Dataset entries.

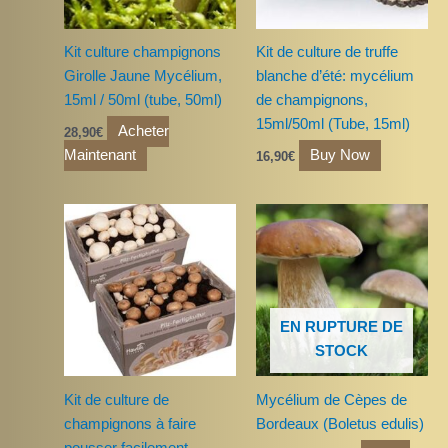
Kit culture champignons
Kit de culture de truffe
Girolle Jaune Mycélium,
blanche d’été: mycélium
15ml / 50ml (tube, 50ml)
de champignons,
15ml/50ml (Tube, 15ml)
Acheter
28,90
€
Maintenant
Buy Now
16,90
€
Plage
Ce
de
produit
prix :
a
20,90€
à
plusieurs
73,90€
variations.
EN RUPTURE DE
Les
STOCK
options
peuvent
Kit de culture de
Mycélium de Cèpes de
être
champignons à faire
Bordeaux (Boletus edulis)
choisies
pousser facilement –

* * *

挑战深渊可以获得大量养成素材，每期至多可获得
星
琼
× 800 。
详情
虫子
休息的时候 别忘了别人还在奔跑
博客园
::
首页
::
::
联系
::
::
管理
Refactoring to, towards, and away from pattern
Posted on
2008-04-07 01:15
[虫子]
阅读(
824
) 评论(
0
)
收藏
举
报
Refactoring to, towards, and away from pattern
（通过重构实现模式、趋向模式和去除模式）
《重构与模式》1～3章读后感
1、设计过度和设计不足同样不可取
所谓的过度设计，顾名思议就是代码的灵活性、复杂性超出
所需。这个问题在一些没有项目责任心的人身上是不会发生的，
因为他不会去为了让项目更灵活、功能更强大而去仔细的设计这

Problem description.
The range runs from the line above containing "1、设计过度和设计不足同样不可取" to the line containing "因为他不会去为了让项目更灵活、功能更强大而去仔细的设计这", inclusive. Restate those lines word for word and no others.

The completed task.
1、设计过度和设计不足同样不可取
所谓的过度设计，顾名思议就是代码的灵活性、复杂性超出
所需。这个问题在一些没有项目责任心的人身上是不会发生的，
因为他不会去为了让项目更灵活、功能更强大而去仔细的设计这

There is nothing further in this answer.